The standard of review of a refusal to set aside a default judgment is a slight abuse of discretion by the District Court. If a motion to open a default is made, and is supported by a showing that leaves responsible minds in doubt, courts tend to resolve doubts in favor of the motion, since courts favor a trial on the issues over a default judgment. Cure v. Southwick (1960), 137 Mont. 1, 349 P.2d 575; Patterson v. Patterson (1947), 120 Mont. 127, 179 P.2d 536; Brothers v. Brothers (1924), 71 Mont. 378, 230 P. 60.
In Reynolds v. Gladys Belle Oil Co. (1926), 75 Mont. 332, 243 P. 576, we dealt with a similar situation. In Reynolds a default judgment was entered against a foreign corporation because the registered agent of the company forwarded the papers served on him to the attorney who had been general counsel of the company. Unbeknownst to the agent, the company had dismissed that attorney. The papers mailed to the attorney did not come into the hands of the president of the company until the day before the default judgment was entered.
We held in Reynolds that the agent was negligent and opened the default judgment for further proceedings.

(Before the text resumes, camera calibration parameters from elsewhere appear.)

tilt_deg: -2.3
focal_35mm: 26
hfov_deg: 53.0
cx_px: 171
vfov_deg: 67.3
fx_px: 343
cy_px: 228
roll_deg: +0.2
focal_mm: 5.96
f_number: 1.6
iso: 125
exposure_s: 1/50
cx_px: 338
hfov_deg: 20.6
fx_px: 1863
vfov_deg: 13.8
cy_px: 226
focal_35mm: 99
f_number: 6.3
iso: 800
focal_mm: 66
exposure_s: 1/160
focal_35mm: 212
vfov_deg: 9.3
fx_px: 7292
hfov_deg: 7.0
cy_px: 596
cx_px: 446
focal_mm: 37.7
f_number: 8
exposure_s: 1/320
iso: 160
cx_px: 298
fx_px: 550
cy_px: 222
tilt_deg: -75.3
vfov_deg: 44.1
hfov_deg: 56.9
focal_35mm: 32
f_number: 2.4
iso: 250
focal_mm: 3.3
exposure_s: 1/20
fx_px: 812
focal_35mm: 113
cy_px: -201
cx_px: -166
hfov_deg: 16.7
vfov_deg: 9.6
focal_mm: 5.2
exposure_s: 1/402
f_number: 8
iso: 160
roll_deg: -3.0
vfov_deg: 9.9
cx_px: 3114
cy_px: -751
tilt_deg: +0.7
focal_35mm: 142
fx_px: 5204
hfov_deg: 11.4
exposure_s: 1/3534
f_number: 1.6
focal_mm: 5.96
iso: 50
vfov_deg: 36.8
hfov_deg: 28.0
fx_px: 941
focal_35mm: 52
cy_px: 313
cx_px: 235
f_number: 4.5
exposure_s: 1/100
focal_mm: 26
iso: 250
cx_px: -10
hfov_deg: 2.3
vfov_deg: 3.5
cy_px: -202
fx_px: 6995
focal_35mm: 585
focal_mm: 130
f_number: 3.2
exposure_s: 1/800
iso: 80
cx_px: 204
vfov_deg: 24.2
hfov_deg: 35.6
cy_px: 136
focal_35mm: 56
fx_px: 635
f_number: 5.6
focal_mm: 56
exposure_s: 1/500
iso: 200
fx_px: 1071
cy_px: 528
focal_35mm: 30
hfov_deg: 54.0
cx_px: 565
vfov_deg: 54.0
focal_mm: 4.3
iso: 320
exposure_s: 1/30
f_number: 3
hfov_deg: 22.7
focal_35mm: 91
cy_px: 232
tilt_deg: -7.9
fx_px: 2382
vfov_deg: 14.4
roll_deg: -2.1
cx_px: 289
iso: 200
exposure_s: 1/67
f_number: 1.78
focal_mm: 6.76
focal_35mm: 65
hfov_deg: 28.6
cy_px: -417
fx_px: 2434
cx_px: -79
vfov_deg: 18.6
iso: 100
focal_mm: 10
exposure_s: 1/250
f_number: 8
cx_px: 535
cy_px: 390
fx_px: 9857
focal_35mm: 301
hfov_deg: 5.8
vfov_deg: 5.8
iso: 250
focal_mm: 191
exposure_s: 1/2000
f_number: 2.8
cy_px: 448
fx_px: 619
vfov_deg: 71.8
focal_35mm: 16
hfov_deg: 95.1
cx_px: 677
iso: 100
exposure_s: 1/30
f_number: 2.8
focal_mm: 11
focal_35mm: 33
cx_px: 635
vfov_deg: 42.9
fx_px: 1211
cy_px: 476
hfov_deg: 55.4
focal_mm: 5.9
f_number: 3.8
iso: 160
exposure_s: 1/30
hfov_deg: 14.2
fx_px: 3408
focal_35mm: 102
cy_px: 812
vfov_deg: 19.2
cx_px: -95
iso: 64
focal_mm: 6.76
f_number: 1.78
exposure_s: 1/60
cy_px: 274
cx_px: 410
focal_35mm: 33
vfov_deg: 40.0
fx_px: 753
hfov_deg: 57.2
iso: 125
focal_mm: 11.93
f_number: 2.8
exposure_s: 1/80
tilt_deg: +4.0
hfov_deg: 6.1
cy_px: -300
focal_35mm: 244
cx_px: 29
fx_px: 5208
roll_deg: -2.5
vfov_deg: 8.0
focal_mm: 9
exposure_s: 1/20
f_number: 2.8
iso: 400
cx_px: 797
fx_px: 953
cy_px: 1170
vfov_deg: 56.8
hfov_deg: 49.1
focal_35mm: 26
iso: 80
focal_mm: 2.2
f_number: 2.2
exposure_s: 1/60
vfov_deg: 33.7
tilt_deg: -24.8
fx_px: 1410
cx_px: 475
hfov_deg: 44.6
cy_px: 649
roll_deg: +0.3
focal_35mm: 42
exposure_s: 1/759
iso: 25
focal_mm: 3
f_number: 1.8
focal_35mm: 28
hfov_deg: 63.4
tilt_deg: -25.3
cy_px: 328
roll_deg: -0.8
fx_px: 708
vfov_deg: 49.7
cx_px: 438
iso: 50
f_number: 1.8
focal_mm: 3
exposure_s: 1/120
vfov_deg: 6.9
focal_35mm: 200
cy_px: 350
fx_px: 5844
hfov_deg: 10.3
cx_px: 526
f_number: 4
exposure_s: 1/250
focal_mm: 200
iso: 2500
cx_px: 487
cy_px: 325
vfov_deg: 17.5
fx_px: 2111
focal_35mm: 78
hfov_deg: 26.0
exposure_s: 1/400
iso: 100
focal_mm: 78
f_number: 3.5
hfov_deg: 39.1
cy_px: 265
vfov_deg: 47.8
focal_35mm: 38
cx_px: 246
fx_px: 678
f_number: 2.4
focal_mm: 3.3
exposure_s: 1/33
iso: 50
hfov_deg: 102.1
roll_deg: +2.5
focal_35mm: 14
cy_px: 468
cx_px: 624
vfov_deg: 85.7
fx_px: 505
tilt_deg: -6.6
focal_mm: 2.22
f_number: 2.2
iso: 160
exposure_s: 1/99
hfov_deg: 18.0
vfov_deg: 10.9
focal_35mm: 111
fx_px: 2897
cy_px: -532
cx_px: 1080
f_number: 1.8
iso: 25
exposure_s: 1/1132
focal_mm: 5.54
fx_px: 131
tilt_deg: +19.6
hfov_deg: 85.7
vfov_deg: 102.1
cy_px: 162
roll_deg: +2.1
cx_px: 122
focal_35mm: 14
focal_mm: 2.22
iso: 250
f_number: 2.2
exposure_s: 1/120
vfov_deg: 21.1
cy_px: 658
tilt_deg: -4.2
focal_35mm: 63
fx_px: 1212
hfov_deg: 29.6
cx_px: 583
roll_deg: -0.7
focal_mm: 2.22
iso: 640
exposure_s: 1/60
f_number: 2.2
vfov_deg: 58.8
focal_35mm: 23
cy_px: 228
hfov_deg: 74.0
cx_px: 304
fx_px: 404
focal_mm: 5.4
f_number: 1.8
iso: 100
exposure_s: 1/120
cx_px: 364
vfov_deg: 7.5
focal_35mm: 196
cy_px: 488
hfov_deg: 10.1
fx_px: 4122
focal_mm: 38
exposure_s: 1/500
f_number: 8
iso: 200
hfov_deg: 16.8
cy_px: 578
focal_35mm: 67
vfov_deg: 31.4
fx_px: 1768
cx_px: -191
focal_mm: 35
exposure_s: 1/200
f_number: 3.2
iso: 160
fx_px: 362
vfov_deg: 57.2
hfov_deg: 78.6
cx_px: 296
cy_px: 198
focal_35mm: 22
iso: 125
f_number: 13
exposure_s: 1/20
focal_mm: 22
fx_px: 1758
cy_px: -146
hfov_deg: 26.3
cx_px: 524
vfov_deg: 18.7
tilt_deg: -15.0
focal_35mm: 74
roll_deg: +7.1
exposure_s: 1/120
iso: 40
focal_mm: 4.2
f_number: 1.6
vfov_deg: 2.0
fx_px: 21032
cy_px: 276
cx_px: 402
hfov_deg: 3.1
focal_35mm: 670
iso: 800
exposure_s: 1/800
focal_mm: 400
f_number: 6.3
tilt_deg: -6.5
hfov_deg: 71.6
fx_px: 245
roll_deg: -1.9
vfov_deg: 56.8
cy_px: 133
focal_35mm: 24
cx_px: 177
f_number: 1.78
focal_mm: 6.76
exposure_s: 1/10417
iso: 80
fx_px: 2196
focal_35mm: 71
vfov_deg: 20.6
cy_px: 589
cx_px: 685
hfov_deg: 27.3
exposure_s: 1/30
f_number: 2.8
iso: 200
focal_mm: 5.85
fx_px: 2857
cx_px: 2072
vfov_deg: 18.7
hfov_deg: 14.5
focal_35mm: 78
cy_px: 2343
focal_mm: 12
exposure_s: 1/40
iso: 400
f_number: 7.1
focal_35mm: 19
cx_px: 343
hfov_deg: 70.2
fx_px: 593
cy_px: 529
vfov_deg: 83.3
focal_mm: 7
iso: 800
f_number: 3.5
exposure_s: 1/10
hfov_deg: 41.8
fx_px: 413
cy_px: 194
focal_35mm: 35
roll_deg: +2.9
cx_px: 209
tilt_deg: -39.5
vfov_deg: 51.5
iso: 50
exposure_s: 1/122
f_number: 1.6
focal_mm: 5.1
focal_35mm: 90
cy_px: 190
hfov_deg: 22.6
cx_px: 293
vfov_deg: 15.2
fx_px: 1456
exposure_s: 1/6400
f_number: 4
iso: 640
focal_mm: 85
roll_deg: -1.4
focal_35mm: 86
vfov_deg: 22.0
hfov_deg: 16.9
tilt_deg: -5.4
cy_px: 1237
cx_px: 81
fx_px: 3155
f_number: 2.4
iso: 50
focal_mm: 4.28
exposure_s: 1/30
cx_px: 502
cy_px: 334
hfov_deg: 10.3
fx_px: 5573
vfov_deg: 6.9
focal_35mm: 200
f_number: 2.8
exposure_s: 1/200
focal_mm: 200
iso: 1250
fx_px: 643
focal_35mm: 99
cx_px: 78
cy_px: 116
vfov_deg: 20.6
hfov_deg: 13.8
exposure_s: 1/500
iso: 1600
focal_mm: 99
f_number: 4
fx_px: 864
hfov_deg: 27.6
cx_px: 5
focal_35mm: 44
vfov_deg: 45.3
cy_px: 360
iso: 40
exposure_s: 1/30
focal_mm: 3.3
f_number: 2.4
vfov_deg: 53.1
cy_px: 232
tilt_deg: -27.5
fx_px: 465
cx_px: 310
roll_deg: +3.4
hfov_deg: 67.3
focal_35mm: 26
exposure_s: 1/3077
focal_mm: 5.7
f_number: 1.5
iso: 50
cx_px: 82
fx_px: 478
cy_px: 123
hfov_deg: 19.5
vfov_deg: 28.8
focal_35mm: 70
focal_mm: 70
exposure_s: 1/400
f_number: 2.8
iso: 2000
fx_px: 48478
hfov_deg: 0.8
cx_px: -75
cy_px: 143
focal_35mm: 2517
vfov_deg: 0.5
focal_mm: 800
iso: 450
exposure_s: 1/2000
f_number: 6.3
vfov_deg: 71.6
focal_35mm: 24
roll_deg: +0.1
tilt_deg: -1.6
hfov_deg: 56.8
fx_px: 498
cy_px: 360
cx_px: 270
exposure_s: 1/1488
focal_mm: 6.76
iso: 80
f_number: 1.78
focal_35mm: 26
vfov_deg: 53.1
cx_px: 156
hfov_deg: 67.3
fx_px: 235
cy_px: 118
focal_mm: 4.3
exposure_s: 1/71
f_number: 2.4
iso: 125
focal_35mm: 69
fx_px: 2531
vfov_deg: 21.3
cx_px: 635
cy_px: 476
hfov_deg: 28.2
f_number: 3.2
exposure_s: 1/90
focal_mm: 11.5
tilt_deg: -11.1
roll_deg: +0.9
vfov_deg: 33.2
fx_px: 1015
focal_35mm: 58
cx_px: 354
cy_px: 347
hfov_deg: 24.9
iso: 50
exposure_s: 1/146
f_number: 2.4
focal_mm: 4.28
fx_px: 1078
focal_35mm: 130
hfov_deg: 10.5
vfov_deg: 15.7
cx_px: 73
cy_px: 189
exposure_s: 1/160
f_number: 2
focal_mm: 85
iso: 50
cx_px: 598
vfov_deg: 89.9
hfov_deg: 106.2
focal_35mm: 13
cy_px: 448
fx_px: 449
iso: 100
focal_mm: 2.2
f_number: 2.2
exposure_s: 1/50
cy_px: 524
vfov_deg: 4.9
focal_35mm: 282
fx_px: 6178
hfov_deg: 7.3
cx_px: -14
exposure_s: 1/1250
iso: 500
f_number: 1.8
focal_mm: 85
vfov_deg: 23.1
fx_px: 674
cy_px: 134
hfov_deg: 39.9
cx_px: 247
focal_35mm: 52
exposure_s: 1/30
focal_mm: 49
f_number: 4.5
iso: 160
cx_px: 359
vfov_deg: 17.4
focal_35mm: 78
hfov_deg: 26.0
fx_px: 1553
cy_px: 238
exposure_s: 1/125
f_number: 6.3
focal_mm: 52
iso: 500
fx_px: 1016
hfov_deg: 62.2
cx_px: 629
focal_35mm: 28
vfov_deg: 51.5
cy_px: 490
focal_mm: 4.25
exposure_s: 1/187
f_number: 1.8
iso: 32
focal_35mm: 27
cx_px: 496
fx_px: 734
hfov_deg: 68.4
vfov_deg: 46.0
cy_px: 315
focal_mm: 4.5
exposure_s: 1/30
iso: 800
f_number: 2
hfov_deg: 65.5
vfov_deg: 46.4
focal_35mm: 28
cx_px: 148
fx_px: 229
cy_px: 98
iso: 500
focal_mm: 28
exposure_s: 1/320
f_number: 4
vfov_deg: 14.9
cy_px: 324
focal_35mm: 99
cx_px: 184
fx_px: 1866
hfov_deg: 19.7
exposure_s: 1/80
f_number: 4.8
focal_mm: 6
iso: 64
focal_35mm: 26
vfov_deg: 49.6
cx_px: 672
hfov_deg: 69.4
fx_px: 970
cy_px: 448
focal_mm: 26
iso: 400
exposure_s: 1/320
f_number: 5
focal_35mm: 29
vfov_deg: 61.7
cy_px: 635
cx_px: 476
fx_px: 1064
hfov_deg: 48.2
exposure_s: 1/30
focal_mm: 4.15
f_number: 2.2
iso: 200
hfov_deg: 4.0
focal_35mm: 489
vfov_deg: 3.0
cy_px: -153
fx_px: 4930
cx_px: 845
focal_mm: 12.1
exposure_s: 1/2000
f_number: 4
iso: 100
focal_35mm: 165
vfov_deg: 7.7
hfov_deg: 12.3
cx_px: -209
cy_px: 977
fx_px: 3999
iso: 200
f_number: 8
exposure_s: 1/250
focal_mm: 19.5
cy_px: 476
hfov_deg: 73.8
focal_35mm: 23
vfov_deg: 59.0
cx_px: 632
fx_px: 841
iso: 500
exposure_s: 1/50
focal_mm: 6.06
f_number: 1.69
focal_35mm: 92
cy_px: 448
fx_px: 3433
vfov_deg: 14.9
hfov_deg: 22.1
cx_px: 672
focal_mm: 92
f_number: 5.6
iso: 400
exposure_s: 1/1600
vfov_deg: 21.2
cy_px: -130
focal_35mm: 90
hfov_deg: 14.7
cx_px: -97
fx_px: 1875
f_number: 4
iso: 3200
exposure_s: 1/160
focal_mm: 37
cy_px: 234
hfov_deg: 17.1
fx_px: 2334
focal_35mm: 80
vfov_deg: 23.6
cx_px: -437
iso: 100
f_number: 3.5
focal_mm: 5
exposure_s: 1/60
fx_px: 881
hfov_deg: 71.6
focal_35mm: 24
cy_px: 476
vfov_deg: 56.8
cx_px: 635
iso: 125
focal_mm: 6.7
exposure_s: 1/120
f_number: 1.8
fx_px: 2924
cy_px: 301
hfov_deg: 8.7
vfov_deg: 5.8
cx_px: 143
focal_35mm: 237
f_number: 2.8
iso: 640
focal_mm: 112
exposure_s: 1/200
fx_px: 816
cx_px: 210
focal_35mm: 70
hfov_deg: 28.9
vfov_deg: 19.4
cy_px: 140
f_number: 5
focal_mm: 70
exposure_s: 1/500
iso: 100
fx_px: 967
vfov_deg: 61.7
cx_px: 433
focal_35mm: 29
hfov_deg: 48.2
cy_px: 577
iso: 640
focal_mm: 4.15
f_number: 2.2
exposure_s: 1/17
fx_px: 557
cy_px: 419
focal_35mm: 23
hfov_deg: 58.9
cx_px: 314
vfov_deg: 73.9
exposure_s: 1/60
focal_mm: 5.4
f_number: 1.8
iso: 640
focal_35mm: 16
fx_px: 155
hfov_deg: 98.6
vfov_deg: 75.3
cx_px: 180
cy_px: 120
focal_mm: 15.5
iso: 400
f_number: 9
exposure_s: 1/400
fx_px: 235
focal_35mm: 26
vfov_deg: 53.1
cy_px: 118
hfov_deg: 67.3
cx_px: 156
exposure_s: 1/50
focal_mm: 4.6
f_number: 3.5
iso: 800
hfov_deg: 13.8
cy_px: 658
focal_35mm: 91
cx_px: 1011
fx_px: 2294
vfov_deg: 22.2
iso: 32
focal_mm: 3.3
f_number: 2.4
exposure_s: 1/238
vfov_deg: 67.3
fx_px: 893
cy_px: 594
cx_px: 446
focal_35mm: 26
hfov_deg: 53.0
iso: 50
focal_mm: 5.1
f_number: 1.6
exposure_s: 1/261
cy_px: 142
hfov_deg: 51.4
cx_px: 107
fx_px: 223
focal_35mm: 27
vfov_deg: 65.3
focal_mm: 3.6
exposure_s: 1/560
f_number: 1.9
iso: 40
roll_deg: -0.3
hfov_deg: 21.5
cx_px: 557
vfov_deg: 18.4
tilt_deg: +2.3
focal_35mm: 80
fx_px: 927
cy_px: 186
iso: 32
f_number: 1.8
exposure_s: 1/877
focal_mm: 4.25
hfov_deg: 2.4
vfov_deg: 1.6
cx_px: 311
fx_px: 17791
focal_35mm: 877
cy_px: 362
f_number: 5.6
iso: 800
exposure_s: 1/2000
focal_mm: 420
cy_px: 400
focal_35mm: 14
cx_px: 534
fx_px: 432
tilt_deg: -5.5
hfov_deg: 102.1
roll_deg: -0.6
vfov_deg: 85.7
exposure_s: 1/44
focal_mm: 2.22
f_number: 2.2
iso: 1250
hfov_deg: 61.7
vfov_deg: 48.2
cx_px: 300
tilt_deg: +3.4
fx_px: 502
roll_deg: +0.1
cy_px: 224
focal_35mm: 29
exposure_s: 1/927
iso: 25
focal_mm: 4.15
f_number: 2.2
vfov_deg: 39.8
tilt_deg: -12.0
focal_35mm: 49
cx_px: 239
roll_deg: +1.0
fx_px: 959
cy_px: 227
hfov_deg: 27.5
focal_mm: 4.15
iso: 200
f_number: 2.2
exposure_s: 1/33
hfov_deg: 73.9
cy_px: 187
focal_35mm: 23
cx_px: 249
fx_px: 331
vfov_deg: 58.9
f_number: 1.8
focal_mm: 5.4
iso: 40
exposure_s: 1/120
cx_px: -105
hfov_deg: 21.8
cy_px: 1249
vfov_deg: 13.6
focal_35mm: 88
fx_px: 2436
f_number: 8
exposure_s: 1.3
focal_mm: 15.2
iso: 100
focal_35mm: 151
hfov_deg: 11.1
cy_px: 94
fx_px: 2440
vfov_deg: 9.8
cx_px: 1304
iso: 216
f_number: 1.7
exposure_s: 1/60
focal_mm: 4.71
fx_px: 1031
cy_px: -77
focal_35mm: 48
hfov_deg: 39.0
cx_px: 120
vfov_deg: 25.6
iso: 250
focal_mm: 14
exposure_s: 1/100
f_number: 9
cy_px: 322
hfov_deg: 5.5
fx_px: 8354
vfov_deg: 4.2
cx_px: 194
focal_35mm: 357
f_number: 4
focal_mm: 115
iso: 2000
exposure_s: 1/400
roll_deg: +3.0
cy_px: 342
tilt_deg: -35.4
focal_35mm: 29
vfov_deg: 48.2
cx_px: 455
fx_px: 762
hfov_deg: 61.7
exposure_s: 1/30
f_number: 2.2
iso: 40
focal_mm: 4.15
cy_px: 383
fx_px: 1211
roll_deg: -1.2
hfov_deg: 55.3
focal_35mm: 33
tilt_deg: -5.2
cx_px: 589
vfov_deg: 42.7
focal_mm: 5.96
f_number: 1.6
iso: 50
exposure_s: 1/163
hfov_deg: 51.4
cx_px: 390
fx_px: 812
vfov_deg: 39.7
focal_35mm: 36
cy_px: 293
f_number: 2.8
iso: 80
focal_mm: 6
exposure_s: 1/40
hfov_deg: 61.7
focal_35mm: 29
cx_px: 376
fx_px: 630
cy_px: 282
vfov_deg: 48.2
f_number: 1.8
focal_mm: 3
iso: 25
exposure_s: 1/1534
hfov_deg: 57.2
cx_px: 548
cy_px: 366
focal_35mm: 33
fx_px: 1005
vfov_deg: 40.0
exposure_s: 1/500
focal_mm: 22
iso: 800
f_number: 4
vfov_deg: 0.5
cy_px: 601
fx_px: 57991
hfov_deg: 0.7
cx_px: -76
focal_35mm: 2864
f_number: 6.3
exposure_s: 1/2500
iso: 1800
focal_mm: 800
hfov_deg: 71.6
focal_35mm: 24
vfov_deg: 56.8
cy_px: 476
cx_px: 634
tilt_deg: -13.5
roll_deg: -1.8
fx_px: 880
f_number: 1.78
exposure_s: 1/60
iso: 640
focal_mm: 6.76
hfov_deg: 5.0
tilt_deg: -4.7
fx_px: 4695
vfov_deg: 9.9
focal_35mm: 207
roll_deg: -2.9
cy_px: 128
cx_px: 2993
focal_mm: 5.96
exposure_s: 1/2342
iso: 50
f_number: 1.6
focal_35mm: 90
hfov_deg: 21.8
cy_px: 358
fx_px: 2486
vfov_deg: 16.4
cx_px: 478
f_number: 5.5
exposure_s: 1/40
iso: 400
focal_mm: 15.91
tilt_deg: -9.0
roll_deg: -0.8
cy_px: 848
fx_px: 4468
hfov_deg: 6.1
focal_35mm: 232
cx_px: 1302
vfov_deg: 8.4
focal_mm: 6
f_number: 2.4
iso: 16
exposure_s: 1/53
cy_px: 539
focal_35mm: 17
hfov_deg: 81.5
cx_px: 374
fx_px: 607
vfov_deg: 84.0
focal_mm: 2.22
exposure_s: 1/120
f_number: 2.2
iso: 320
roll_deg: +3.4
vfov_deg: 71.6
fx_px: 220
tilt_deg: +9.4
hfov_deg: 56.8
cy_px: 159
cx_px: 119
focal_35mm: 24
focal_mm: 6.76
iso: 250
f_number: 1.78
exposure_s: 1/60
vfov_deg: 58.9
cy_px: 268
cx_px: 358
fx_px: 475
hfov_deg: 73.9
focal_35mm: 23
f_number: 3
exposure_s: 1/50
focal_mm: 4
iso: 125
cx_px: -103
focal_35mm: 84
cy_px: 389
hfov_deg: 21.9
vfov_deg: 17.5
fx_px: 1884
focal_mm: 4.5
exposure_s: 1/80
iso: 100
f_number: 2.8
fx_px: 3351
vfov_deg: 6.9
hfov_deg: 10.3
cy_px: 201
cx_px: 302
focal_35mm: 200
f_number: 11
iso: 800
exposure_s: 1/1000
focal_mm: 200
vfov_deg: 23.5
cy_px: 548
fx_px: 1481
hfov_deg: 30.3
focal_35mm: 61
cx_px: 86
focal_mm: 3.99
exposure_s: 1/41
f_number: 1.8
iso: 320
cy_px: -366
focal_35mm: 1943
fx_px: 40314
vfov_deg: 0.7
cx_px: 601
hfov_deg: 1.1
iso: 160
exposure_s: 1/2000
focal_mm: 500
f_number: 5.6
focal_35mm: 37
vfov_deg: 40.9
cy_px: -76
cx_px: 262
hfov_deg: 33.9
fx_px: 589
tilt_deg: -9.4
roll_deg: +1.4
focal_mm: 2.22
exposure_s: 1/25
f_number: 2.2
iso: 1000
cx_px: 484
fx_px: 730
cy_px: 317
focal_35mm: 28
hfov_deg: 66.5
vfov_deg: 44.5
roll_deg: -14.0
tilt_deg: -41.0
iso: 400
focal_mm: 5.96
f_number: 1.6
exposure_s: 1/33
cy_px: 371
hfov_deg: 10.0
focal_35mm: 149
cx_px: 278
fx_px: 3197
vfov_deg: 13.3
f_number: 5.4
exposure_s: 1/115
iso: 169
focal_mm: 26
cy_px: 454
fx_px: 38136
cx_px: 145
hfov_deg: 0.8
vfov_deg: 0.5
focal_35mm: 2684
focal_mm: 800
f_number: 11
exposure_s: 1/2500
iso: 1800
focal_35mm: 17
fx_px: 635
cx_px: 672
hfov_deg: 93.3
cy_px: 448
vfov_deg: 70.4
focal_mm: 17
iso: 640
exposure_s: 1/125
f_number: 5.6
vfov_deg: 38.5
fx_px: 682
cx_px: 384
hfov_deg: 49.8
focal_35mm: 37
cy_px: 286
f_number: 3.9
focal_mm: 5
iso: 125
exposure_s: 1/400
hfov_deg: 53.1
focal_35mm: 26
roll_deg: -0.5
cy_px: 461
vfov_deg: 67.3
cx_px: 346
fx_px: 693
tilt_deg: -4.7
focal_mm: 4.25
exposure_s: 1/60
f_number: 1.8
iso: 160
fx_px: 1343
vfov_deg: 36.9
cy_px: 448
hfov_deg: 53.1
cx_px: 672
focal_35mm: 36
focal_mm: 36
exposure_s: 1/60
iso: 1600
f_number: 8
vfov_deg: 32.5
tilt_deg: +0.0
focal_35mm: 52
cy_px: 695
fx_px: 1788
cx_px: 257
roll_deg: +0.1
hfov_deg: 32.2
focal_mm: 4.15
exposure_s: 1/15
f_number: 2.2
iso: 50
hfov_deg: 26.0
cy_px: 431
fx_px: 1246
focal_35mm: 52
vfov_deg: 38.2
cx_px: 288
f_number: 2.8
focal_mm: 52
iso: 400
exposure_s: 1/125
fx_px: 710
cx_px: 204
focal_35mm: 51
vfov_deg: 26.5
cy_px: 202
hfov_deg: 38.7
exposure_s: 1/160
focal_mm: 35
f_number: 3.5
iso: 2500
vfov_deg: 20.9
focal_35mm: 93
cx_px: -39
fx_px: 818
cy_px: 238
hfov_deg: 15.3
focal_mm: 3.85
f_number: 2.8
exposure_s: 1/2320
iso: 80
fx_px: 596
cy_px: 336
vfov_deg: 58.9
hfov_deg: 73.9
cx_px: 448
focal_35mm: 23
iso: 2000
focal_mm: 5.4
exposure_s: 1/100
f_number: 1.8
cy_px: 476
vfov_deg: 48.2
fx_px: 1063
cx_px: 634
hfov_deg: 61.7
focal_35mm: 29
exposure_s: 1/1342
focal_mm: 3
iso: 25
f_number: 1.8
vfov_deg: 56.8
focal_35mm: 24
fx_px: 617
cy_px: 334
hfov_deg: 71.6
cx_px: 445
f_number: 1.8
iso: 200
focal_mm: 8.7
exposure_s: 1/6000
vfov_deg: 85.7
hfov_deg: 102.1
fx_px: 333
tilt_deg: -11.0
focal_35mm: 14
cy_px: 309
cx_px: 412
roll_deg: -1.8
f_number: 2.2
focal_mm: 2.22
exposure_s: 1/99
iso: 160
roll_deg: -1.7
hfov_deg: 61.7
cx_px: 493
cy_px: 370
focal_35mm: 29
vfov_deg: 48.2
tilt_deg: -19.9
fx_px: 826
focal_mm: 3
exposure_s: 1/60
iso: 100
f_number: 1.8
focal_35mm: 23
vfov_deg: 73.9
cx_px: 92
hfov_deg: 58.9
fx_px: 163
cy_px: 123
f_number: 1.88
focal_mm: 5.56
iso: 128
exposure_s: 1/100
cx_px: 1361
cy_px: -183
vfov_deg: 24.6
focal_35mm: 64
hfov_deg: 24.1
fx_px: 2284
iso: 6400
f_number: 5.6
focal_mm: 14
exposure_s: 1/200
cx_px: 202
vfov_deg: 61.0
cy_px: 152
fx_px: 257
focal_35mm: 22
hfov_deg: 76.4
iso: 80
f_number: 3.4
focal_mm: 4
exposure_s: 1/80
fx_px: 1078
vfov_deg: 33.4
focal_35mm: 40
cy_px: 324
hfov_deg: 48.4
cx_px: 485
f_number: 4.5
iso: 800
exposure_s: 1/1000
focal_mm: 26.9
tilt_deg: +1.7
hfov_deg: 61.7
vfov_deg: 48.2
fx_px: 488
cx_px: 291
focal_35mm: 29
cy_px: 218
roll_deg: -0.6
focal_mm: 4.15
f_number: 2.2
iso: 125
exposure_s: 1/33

Likewise here, the attorney was negligent in not properly withdrawing and not notifying his former clients of the pending motion for judgment of default. We reverse the denial of the motion to set aside the judgment and remand for further proceedings.
Twenty-seventh Street also contends that this appeal is moot to the extent that the judgment has been satisfied by execution. We disagree. If a judgment has been paid voluntarily, it amounts to an accord and satisfaction. However, if a judgment has been paid under legal coercion, that judgment remains a proper subject for judicial review. State v. Rafn (1956), 130 Mont. 554, 304 P.2d 918. In this case, the judgment was partially paid after execution by Twenty-seventh Street. That does not constitute voluntary payment which would moot the issues on appeal.
The denial by the District Court of the motion to set aside the default judgment is reversed and the cause remanded for further proceedings.
MR. CHIEF JUSTICE TURNAGE and MR. JUSTICES WEBER, GULBRANDSON and HUNT concur.